» **Exercise aim**
Retype the listing found below exactly, but leave out each picture.

» **Input data**

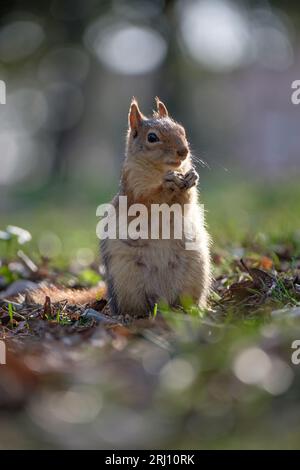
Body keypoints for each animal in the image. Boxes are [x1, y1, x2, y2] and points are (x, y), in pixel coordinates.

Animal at [27, 96, 211, 316]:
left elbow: (186, 201)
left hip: (195, 273)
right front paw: (167, 183)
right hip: (127, 280)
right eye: (152, 137)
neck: (160, 171)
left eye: (182, 130)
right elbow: (147, 200)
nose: (183, 151)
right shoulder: (132, 191)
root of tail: (163, 301)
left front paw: (191, 177)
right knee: (132, 306)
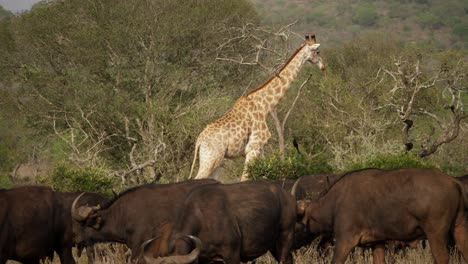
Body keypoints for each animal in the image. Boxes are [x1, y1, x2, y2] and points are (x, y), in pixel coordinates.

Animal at [188, 34, 324, 182]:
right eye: (317, 52)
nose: (323, 67)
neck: (264, 106)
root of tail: (199, 141)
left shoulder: (260, 147)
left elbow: (263, 175)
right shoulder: (253, 147)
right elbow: (245, 178)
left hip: (218, 161)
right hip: (212, 158)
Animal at [296, 169, 468, 264]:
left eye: (296, 223)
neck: (336, 202)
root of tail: (453, 181)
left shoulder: (344, 241)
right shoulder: (377, 243)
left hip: (436, 235)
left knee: (442, 259)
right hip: (459, 229)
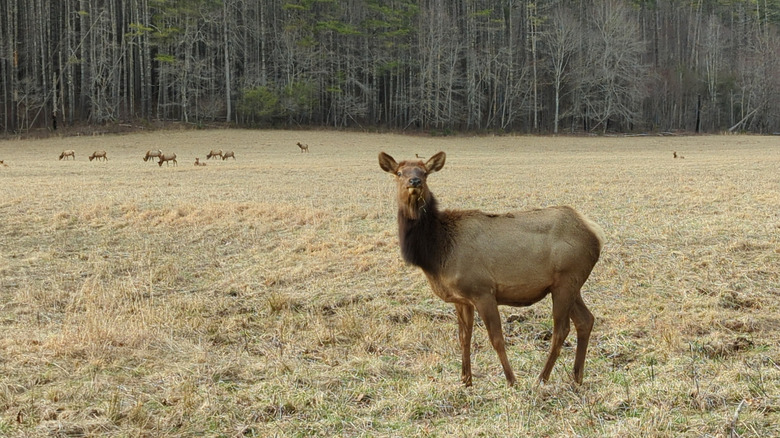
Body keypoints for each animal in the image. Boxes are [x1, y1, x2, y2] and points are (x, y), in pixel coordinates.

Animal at [378, 151, 605, 387]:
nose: (414, 182)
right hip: (569, 285)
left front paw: (512, 381)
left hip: (566, 280)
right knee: (585, 320)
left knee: (562, 329)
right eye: (399, 172)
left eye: (424, 172)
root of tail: (596, 233)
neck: (437, 252)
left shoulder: (482, 290)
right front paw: (466, 381)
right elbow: (464, 338)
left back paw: (542, 378)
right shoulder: (461, 299)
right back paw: (576, 377)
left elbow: (496, 338)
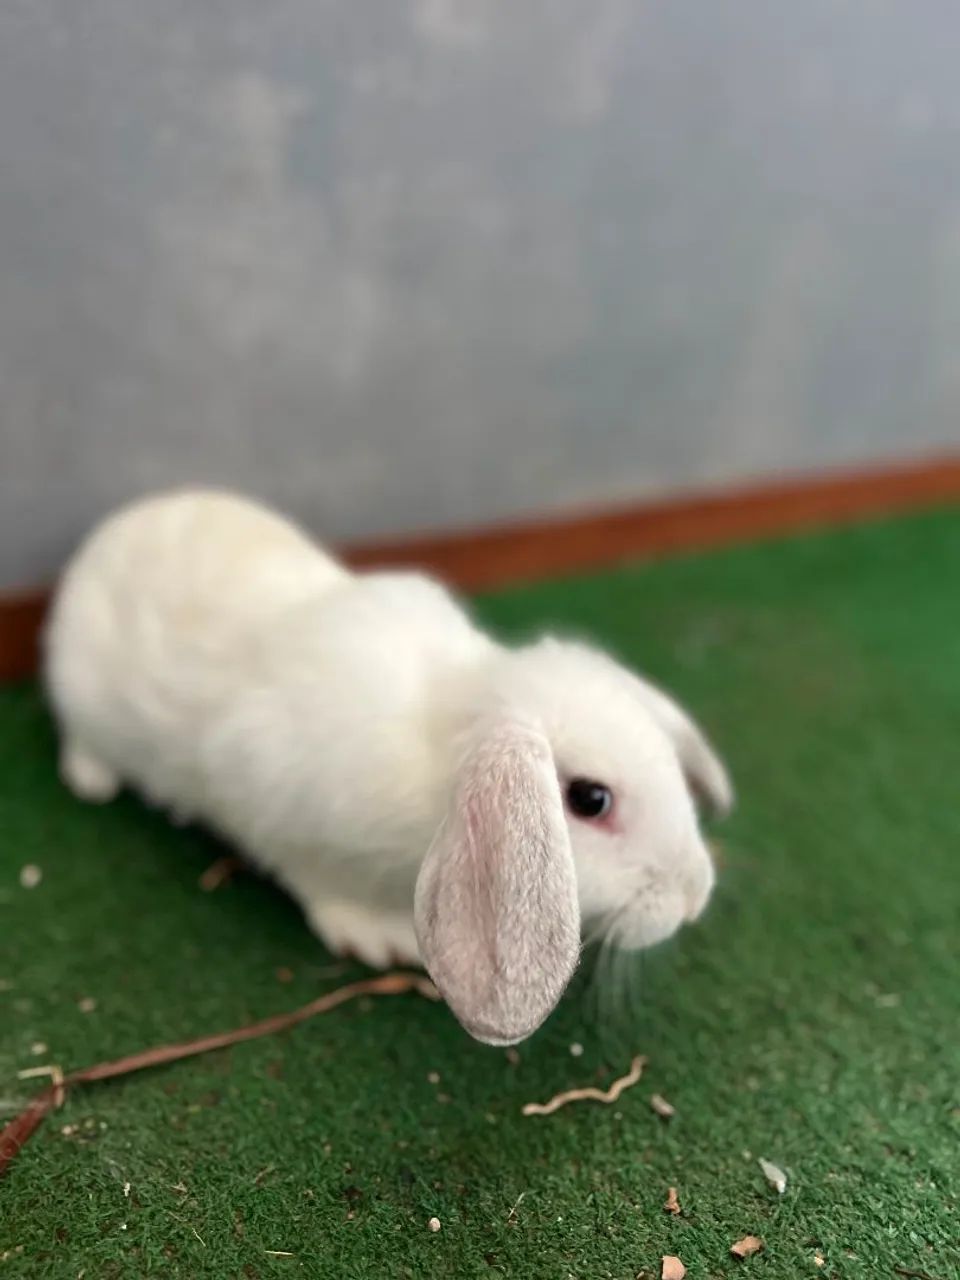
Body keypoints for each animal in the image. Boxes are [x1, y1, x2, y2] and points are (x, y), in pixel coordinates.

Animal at [44, 488, 733, 1046]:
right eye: (590, 799)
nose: (693, 898)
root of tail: (115, 529)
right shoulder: (277, 805)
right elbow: (318, 880)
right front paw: (377, 939)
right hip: (81, 694)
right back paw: (93, 781)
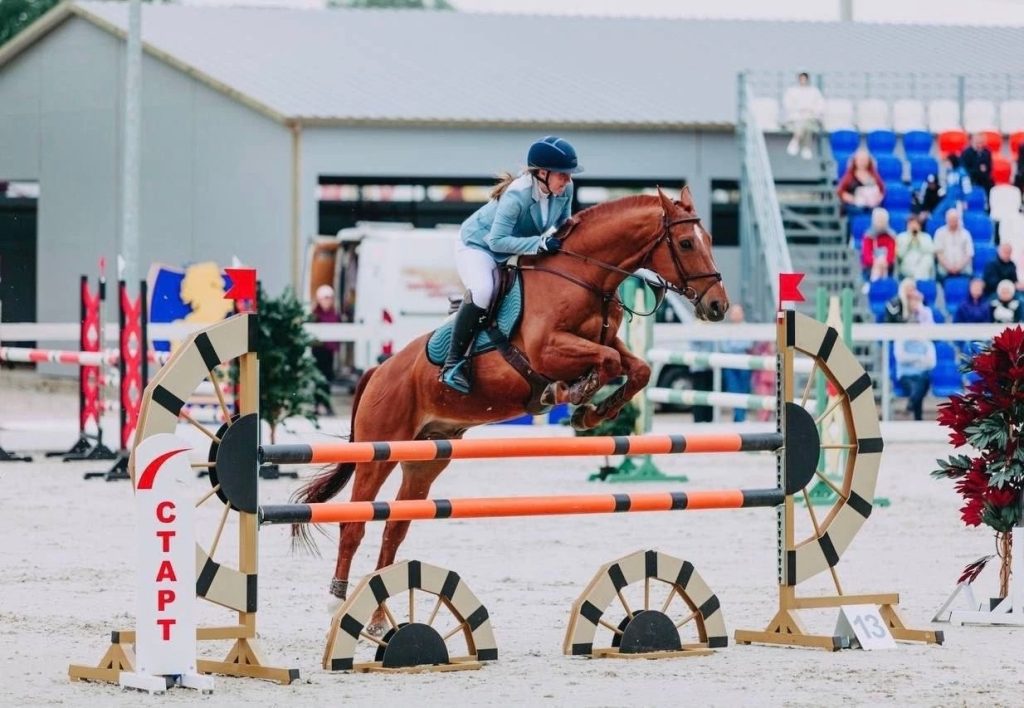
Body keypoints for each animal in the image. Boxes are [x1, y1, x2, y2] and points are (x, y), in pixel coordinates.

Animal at [293, 185, 730, 630]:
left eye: (710, 240)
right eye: (686, 243)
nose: (718, 307)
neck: (586, 278)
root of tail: (378, 372)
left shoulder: (609, 344)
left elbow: (635, 368)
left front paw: (589, 412)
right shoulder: (548, 349)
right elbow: (605, 362)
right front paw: (570, 394)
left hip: (425, 459)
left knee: (393, 529)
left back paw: (380, 616)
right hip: (378, 452)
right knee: (354, 523)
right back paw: (337, 603)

» **Finished exercise**
Body keypoints for each animal in the image. Boxes are [x1, y1, x2, y2] and points are (x, y), in pixel coordinates.

Animal at [27, 96, 211, 316]:
left elbow: (186, 201)
left hip: (195, 273)
right front paw: (167, 183)
right hip: (127, 280)
right eye: (152, 137)
neck: (160, 171)
left eye: (182, 130)
right elbow: (147, 200)
nose: (183, 151)
right shoulder: (132, 191)
root of tail: (163, 301)
left front paw: (191, 177)
right knee: (132, 306)
Body keypoints for each animal in the image. Boxes are [x1, y1, x2, y2] and points are (x, y), in pixel coordinates.

Animal at [188, 34, 324, 182]:
right eye: (317, 52)
nose: (323, 67)
neck: (264, 106)
root of tail: (199, 141)
left shoulder: (260, 147)
left elbow: (263, 175)
right shoulder: (253, 147)
right elbow: (245, 178)
left hip: (218, 161)
right hip: (212, 158)
Animal at [296, 169, 468, 264]:
left eye: (296, 223)
neck: (336, 202)
root of tail: (453, 181)
left shoulder: (344, 241)
right shoulder: (377, 243)
left hip: (436, 235)
left knee: (442, 259)
right hip: (459, 229)
Body keypoints for each animal in the image. Boxes are [x1, y1, x2, y2] and points are (x, y), in pixel coordinates.

Animal at [378, 151, 605, 387]:
nose: (414, 182)
right hip: (569, 285)
left front paw: (512, 381)
left hip: (566, 280)
right knee: (585, 320)
left knee: (562, 329)
right eye: (399, 172)
left eye: (424, 172)
root of tail: (596, 233)
neck: (437, 252)
left shoulder: (482, 290)
right front paw: (466, 381)
right elbow: (464, 338)
left back paw: (542, 378)
right shoulder: (461, 299)
right back paw: (576, 377)
left elbow: (496, 338)
Body keypoints for each animal in the image. Boxes are [x1, y1, x2, y2] and points are (x, y), in pixel coordinates.

Animal at [44, 488, 733, 1046]:
right eye: (590, 799)
nose: (693, 898)
root of tail: (115, 529)
right shoulder: (277, 805)
right elbow: (318, 880)
right front paw: (377, 939)
right hip: (81, 694)
right back paw: (93, 781)
Body keypoints for each animal in the image. Boxes are [x1, y1, x2, y2] and points are (x, y), in pixel coordinates.

Animal at [293, 185, 730, 630]:
left eye: (710, 240)
right eye: (686, 243)
nose: (718, 307)
neck: (586, 278)
root of tail: (378, 372)
left shoulder: (609, 344)
left elbow: (635, 368)
left front paw: (589, 412)
right shoulder: (548, 349)
right elbow: (605, 362)
right front paw: (570, 394)
left hip: (425, 459)
left knee: (393, 529)
left back paw: (380, 616)
right hip: (378, 452)
right knee: (354, 523)
right back paw: (337, 603)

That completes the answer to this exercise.